For really complex cases, sometimes they even do a trial run of home care while the child is still in the hospital, just to build confidence.
And the actual discharge instructions need to be crystal clear and practical.
Absolutely.
Always provide written instructions.
They need details on follow -up appointments, medications, dose, route, timing, side effects to watch for any diet or activity limits.
And critically, if there are procedures the caregiver needs to do, like wound care or giving injections, the nurse needs to watch them do a return demonstration to make sure they understand and can do it safely.
You can't just assume they got it.
So if we wrap up this deep dive, it seems like three main takeaways emerge.

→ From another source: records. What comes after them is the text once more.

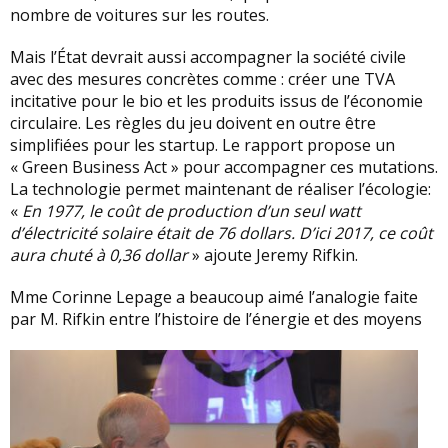
nombre de voitures sur les routes.
Mais l’État devrait aussi accompagner la société civile
avec des mesures concrètes comme : créer une TVA
incitative pour le bio et les produits issus de l’économie
circulaire. Les règles du jeu doivent en outre être
simplifiées pour les startup. Le rapport propose un
« Green Business Act » pour accompagner ces mutations.
La technologie permet maintenant de réaliser l’écologie:
«
En 1977, le coût de production d’un seul watt
d’électricité solaire était de 76 dollars. D’ici 2017, ce coût
aura chuté à 0,36 dollar
» ajoute Jeremy Rifkin.
Mme Corinne Lepage a beaucoup aimé l’analogie faite
par M. Rifkin entre l’histoire de l’énergie et des
moyens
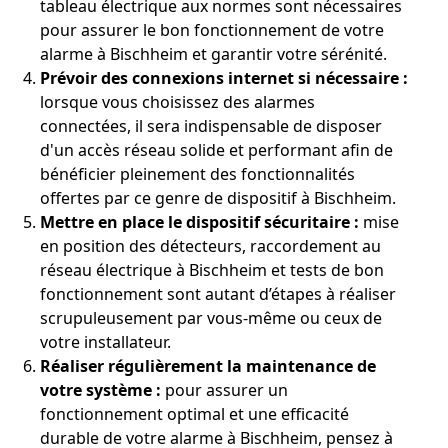
tableau électrique aux normes sont nécessaires
pour assurer le bon fonctionnement de votre
alarme à Bischheim et garantir votre sérénité.
Prévoir des connexions internet si nécessaire :
lorsque vous choisissez des alarmes
connectées, il sera indispensable de disposer
d'un accès réseau solide et performant afin de
bénéficier pleinement des fonctionnalités
offertes par ce genre de dispositif à Bischheim.
Mettre en place le dispositif sécuritaire :
mise
en position des détecteurs, raccordement au
réseau électrique à Bischheim et tests de bon
fonctionnement sont autant d’étapes à réaliser
scrupuleusement par vous-même ou ceux de
votre installateur.
Réaliser régulièrement la maintenance de
votre système :
pour assurer un
fonctionnement optimal et une efficacité
durable de votre alarme à Bischheim, pensez à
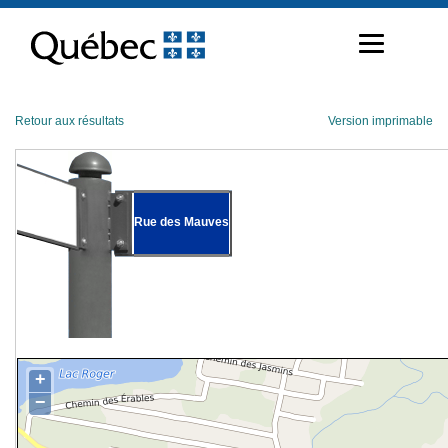
Passer
au
contenu
Retour aux résultats
Version imprimable
Rue des Mauves
+
−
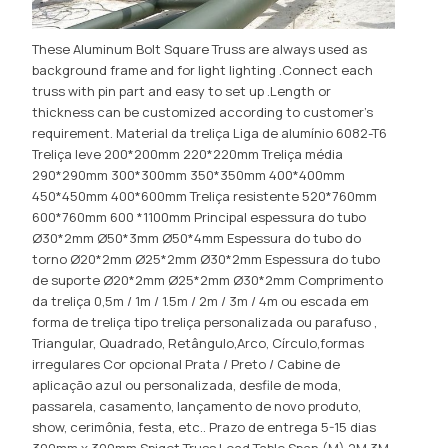
These Aluminum Bolt Square Truss are always used as
background frame and for light lighting .Connect each
truss with pin part and easy to set up .Length or
thickness can be customized according to customer's
requirement
. Material da treliça Liga de alumínio 6082-T6
Treliça leve 200*200mm 220*220mm Treliça média
290*290mm 300*300mm 350*350mm 400*400mm
450*450mm 400*600mm Treliça resistente 520*760mm
600*760mm 600 *1100mm Principal espessura do tubo
Ø30*2mm Ø50*3mm Ø50*4mm Espessura do tubo do
torno Ø20*2mm Ø25*2mm Ø30*2mm Espessura do tubo
de suporte Ø20*2mm Ø25*2mm Ø30*2mm Comprimento
da treliça 0,5m / 1m / 1.5m / 2m / 3m / 4m ou escada em
forma de treliça tipo treliça personalizada ou parafuso ,
Triangular, Quadrado, Retângulo,Arco, Círculo,formas
irregulares Cor opcional Prata / Preto / Cabine de
aplicação azul ou personalizada, desfile de moda,
passarela, casamento, lançamento de novo produto,
show, cerimônia, festa, etc.. Prazo de entrega 5-15 dias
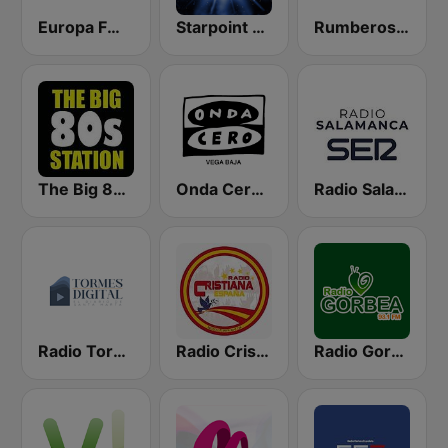
Europa FM Tenerife 104.7 FM
Starpoint Radio
Rumberos FM
The Big 80s Station
Onda Cero Vega Baja
Radio Salamanca SER
Radio Tormes FM
Radio Cristiana España
Radio Gorbea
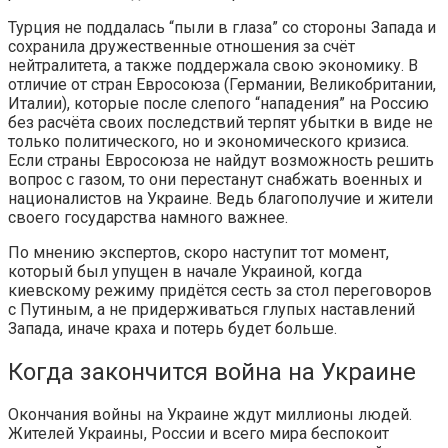
Турция не поддалась “пыли в глаза” со стороны Запада и
сохранила дружественные отношения за счёт
нейтралитета, а также поддержала свою экономику. В
отличие от стран Евросоюза (Германии, Великобритании,
Италии), которые после слепого “нападения” на Россию
без расчёта своих последствий терпят убытки в виде не
только политического, но и экономического кризиса.
Если страны Евросоюза не найдут возможность решить
вопрос с газом, то они перестанут снабжать военных и
националистов на Украине. Ведь благополучие и жители
своего государства намного важнее.
По мнению экспертов, скоро наступит тот момент,
который был упущен в начале Украиной, когда
киевскому режиму придётся сесть за стол переговоров
с Путиным, а не придерживаться глупых наставлений
Запада, иначе краха и потерь будет больше.
Когда закончится война на Украине
Окончания войны на Украине ждут миллионы людей.
Жителей Украины, России и всего мира беспокоит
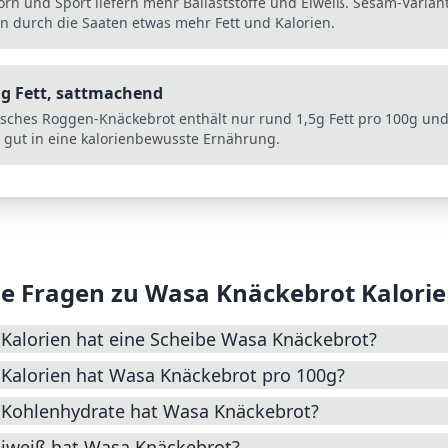
korn und Sport liefern mehr Ballaststoffe und Eiweiß. Sesam-Varian
n durch die Saaten etwas mehr Fett und Kalorien.
g Fett, sattmachend
isches Roggen-Knäckebrot enthält nur rund 1,5g Fett pro 100g und
 gut in eine kalorienbewusste Ernährung.
e Fragen zu
Wasa Knäckebrot
Kalori
 Kalorien hat eine Scheibe Wasa Knäckebrot?
 Kalorien hat Wasa Knäckebrot pro 100g?
e Kohlenhydrate hat Wasa Knäckebrot?
Eiweiß hat Wasa Knäckebrot?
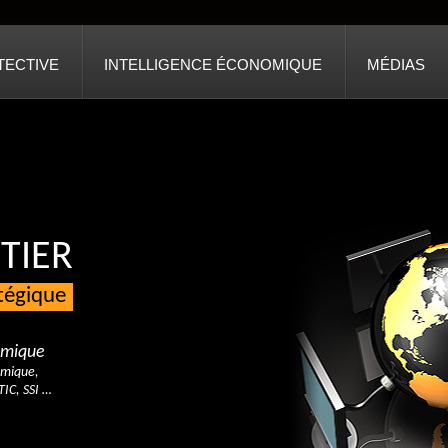
TECTIVE
INTELLIGENCE ÉCONOMIQUE
MÉDIAS
TIER
atégique
nomique
omique,
TIC, SSI …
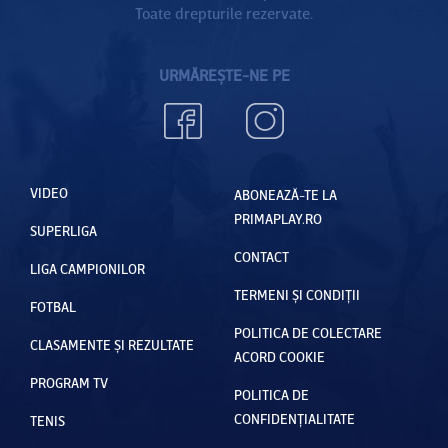
Toate drepturile rezervate.
URMĂREȘTE-NE PE
VIDEO
ABONEAZĂ-TE LA
PRIMAPLAY.RO
SUPERLIGA
CONTACT
LIGA CAMPIONILOR
TERMENI ȘI CONDIȚII
FOTBAL
POLITICA DE COLECTARE
CLASAMENTE ȘI REZULTATE
ACORD COOKIE
PROGRAM TV
POLITICA DE
CONFIDENȚIALITATE
TENIS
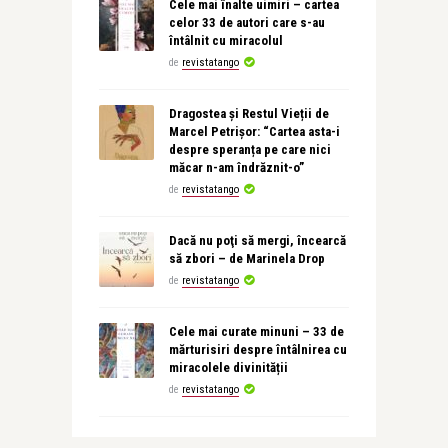
Cele mai înalte uimiri – cartea
celor 33 de autori care s-au
întâlnit cu miracolul
de
revistatango
Dragostea și Restul Vieții de
Marcel Petrișor: “Cartea asta-i
despre speranța pe care nici
măcar n-am îndrăznit-o”
de
revistatango
Dacă nu poţi să mergi, încearcă
să zbori – de Marinela Drop
de
revistatango
Cele mai curate minuni – 33 de
mărturisiri despre întâlnirea cu
miracolele divinității
de
revistatango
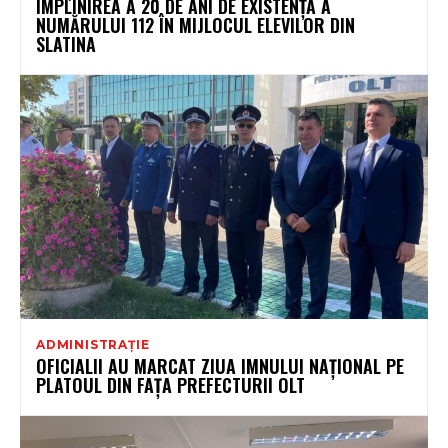
ÎMPLINIREA A 20 DE ANI DE EXISTENȚĂ A
NUMĂRULUI 112 ÎN MIJLOCUL ELEVILOR DIN
SLATINA
ADMINISTRAȚIE
OFICIALII AU MARCAT ZIUA IMNULUI NAȚIONAL PE
PLATOUL DIN FAȚA PREFECTURII OLT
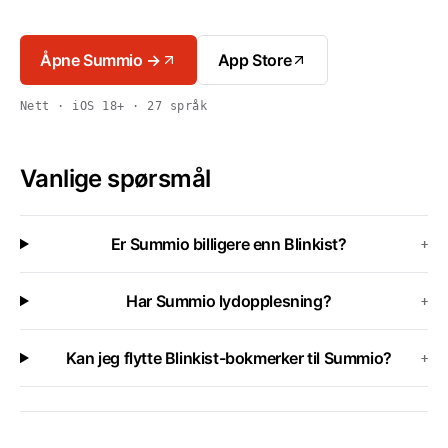
Åpne Summio →
App Store
Nett · iOS 18+ · 27 språk
Vanlige spørsmål
Er Summio billigere enn Blinkist?
+
Har Summio lydopplesning?
+
Kan jeg flytte Blinkist-bokmerker til Summio?
+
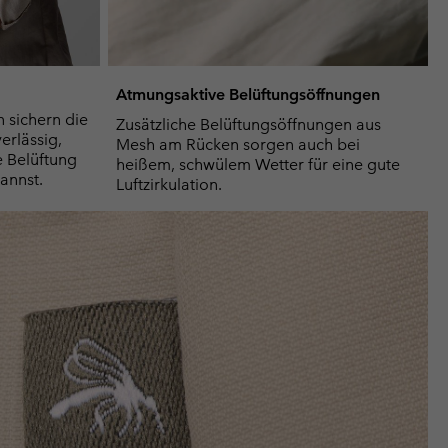
Atmungsaktive Belüftungsöffnungen
 sichern die
Zusätzliche Belüftungsöffnungen aus
rlässig,
Mesh am Rücken sorgen auch bei
e Belüftung
heißem, schwülem Wetter für eine gute
annst.
Luftzirkulation.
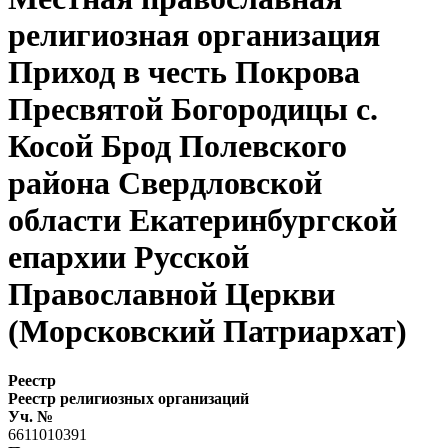
религиозная организация
Приход в честь Покрова
Пресвятой Богородицы с.
Косой Брод Полевского
района Свердловской
области Екатеринбургской
епархии Русской
Православной Церкви
(Морсковский Патриархат)
Реестр
Реестр религиозных организаций
Уч. №
6611010391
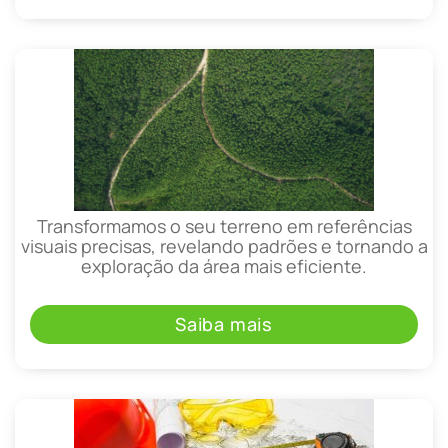
Transformamos o seu terreno em referências
visuais precisas, revelando padrões e tornando a
exploração da área mais eficiente.
Saiba mais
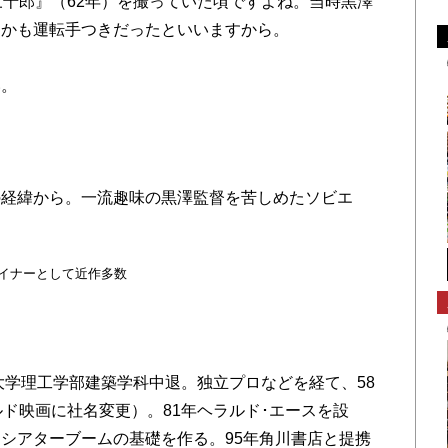
十郎』（62年）を撮っていた頃ですよね。当時黒澤
しかも運転手つきだったといいますから。
い。
の経緯から。一流趣味の黒澤監督を苦しめたソビエ
ザイナーとして近作多数
大学理工学部建築学科中退。独立プロなどを経て、58
ルド映画に社名変更）。81年ヘラルド･エースを設
シアターブームの基礎を作る。95年角川書店と提携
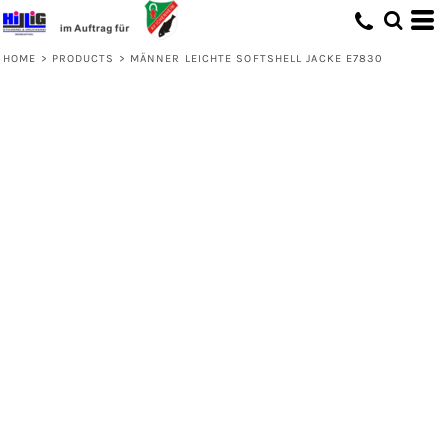
HOME
>
PRODUCTS
>
MÄNNER LEICHTE SOFTSHELL JACKE E7830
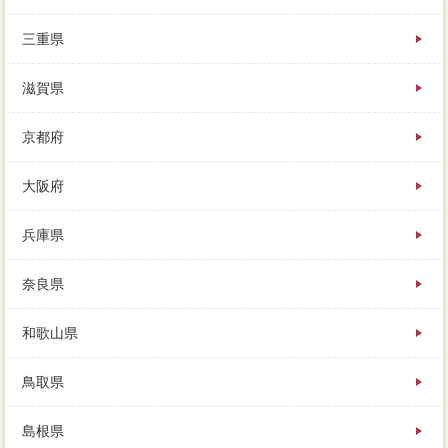
三重県
滋賀県
京都府
大阪府
兵庫県
奈良県
和歌山県
鳥取県
島根県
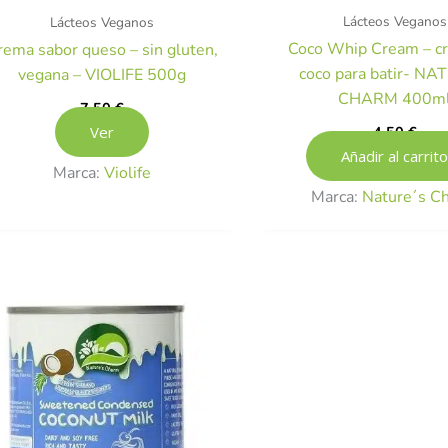
Lácteos Veganos
Lácteos Veganos
Coco Whip Cream – c
rema sabor queso – sin gluten,
coco para batir- NA
vegana – VIOLIFE 500g
CHARM 400m
7,50
€
Ver
4,50
€
Añadir al carrito
Marca:
Violife
Marca:
Nature´s C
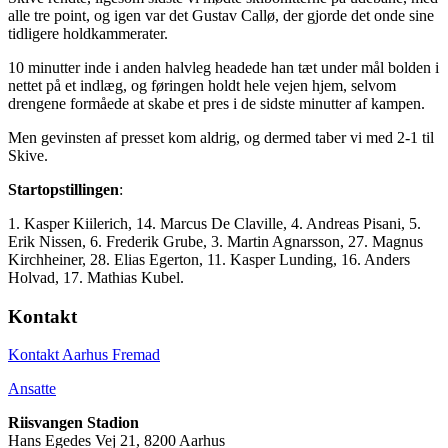
alle tre point, og igen var det Gustav Callø, der gjorde det onde sine
tidligere holdkammerater.
10 minutter inde i anden halvleg headede han tæt under mål bolden i
nettet på et indlæg, og føringen holdt hele vejen hjem, selvom
drengene formåede at skabe et pres i de sidste minutter af kampen.
Men gevinsten af presset kom aldrig, og dermed taber vi med 2-1 til
Skive.
Startopstillingen
:
1. Kasper Kiilerich, 14. Marcus De Claville, 4. Andreas Pisani, 5.
Erik Nissen, 6. Frederik Grube, 3. Martin Agnarsson, 27. Magnus
Kirchheiner, 28. Elias Egerton, 11. Kasper Lunding, 16. Anders
Holvad, 17. Mathias Kubel.
Kontakt
Kontakt Aarhus Fremad
Ansatte
Riisvangen Stadion
Hans Egedes Vej 21, 8200 Aarhus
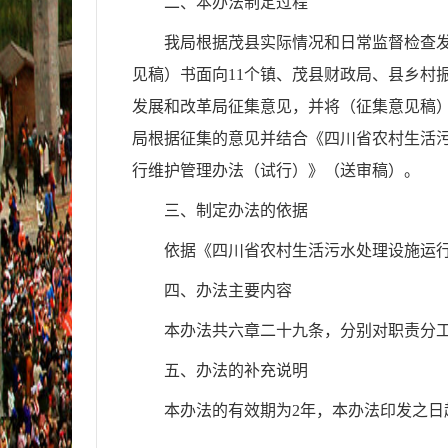
二、本办法制定过程
我局
根据茂县
实际情况和日常监督检查
见稿）书面向
11个镇、茂
县财政
局
、
县乡村
发展和改革局
征集意见，并将（征集意见稿
局
根据征集的意见并结合《
四川省农村生活
行维护管理办法（试行）
》（送审稿）。
三、制定办法的依据
依据《
四川省农村生活污水处理设施运
四、办法主要内容
本办法共
六
章
二十九
条，分别对
职责分
五、办法的补充说明
本办法的有效期为
2
年，本办法印发之日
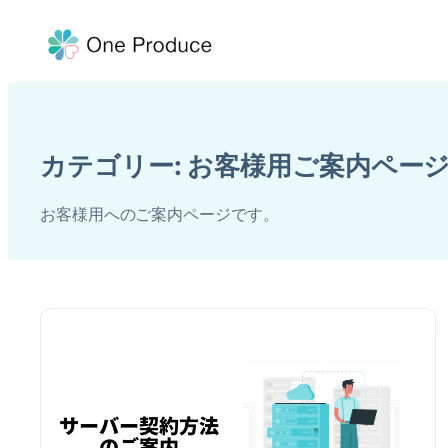
内
容
を
ス
キ
カテゴリー:
お客様用ご案内ペー
ッ
プ
お客様用へのご案内ページです。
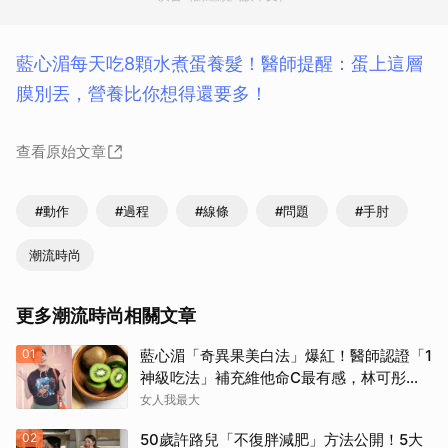
藍心湄每天吃8顆水煮蛋養髮！醫師提醒：蛋上這層
膜別丟，營養比你想得還要多！
查看原始文章
#動作
#過程
#線條
#問題
#手肘
潮流時尚
更多潮流時尚相關文章
01
藍心湄「奇異果美白法」爆紅！醫師認證「1
神級吃法」補充維他命C最有感，林可彤自
曝從小跟著吃
女人我最大
02
50歲許路兒「不復胖減肥」方法公開！5大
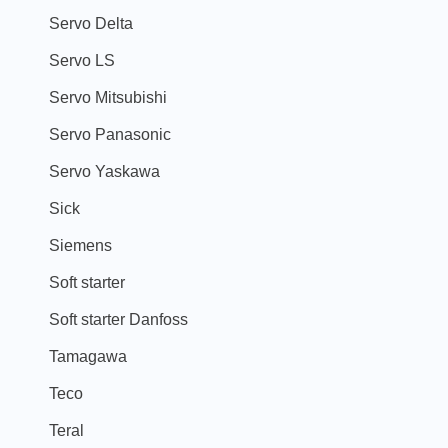
Servo Delta
Servo LS
Servo Mitsubishi
Servo Panasonic
Servo Yaskawa
Sick
Siemens
Soft starter
Soft starter Danfoss
Tamagawa
Teco
Teral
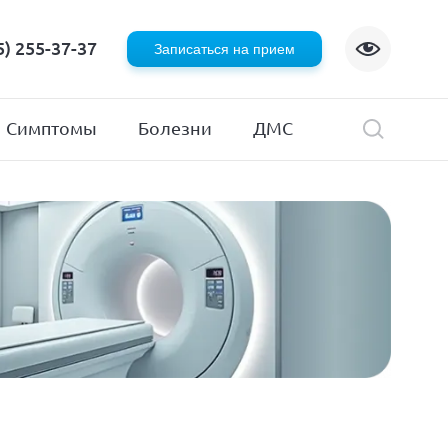
Флебология
5) 255-37-37
Записаться на прием
Хирургия
я
Эндокринология
Симптомы
Болезни
ДМС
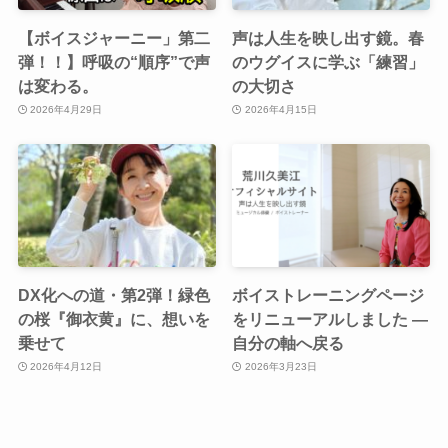
【ボイスジャーニー」第二
声は人生を映し出す鏡。春
弾！！】呼吸の“順序”で声
のウグイスに学ぶ「練習」
は変わる。
の大切さ
2026年4月29日
2026年4月15日
DX化への道・第2弾！緑色
ボイストレーニングページ
の桜『御衣黄』に、想いを
をリニューアルしました ―
乗せて
自分の軸へ戻る
2026年4月12日
2026年3月23日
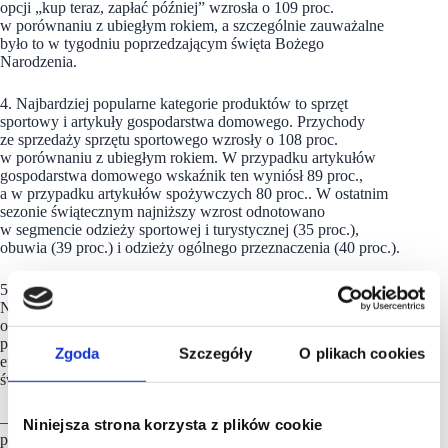
opcji „kup teraz, zapłać później” wzrosła o 109 proc.
w porównaniu z ubiegłym rokiem, a szczególnie zauważalne
było to w tygodniu poprzedzającym święta Bożego
Narodzenia.
4. Najbardziej popularne kategorie produktów to sprzęt
sportowy i artykuły gospodarstwa domowego. Przychody
ze sprzedaży sprzętu sportowego wzrosły o 108 proc.
w porównaniu z ubiegłym rokiem. W przypadku artykułów
gospodarstwa domowego wskaźnik ten wyniósł 89 proc.,
a w przypadku artykułów spożywczych 80 proc.. W ostatnim
sezonie świątecznym najniższy wzrost odnotowano
w segmencie odzieży sportowej i turystycznej (35 proc.),
obuwia (39 proc.) i odzieży ogólnego przeznaczenia (40 proc.).
5. Sprzedawcy przygotowują się do „apokalipsy zwrotów”.
Na całym świecie można spodziewać się zwrotów towarów
o wartości przekraczającej 330 mld USD, czyli mniej więcej 30
proc. wartości wszystkich zakupionych towarów. To również
Zgoda
Szczegóły
O plikach cookies
efekt wzrostu obrotów w handlu elektronicznym w okresie
świątecznym.
– Okres przedświąteczny w roku 2020 stał pod znakiem
Niniejsza strona korzysta z plików cookie
pandemii. Zmusiło to sprzedawców i producentów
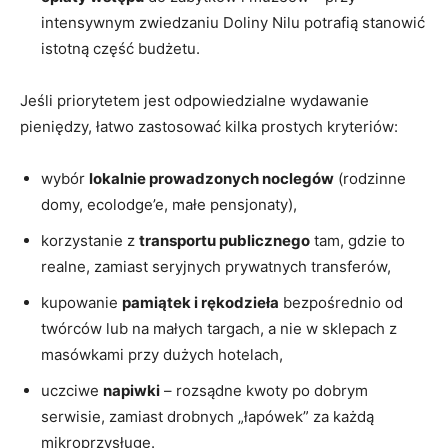
intensywnym zwiedzaniu Doliny Nilu potrafią stanowić
istotną część budżetu.
Jeśli priorytetem jest odpowiedzialne wydawanie
pieniędzy, łatwo zastosować kilka prostych kryteriów:
wybór
lokalnie prowadzonych noclegów
(rodzinne
domy, ecolodge’e, małe pensjonaty),
korzystanie z
transportu publicznego
tam, gdzie to
realne, zamiast seryjnych prywatnych transferów,
kupowanie
pamiątek i rękodzieła
bezpośrednio od
twórców lub na małych targach, a nie w sklepach z
masówkami przy dużych hotelach,
uczciwe
napiwki
– rozsądne kwoty po dobrym
serwisie, zamiast drobnych „łapówek” za każdą
mikroprzysługę.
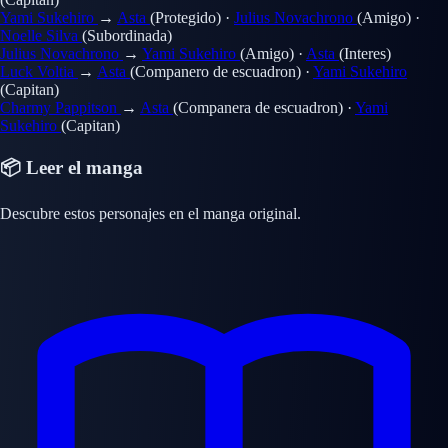
Yami Sukehiro
→
Asta
(Protegido)
·
Julius Novachrono
(Amigo)
·
Noelle Silva
(Subordinada)
Julius Novachrono
→
Yami Sukehiro
(Amigo)
·
Asta
(Interes)
Luck Voltia
→
Asta
(Companero de escuadron)
·
Yami Sukehiro
(Capitan)
Charmy Pappitson
→
Asta
(Companera de escuadron)
·
Yami
Sukehiro
(Capitan)
📦 Leer el manga
Descubre estos personajes en el manga original.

First, pediatric nursing is spread way out into the community.
Nurses need to be managers, educators, advocates way beyond the bedside.
Right.
Second, those big stressors, separation, fear, losing control hit differently depending on the child's age and development.
You have to tailor your approach, remembering things like magical thinking in preschoolers or an adolescent's focus on body image.
And third, all our interventions have to be filtered through that lens of atraumatic care.
It's about minimizing distress physically and emotionally and truly empowering the family as partners in care.
You know, the biggest challenge seems to be that constant balancing act for the nurse, balancing the high -tech, often intense medical needs with the equally important need to support normal childhood development and family coping under huge stress.
That's it, exactly.
So here's something to think about.
We know families react differently based on their parenting styles, their cultural beliefs, the support they have.
How much does that very first interaction with the nurse, that initial assessment, that first conversation really set the tone for how that child and family will cope long -term?
How foundational is that first connection?
Something to mull over.
Thanks for joining us for this deep dive.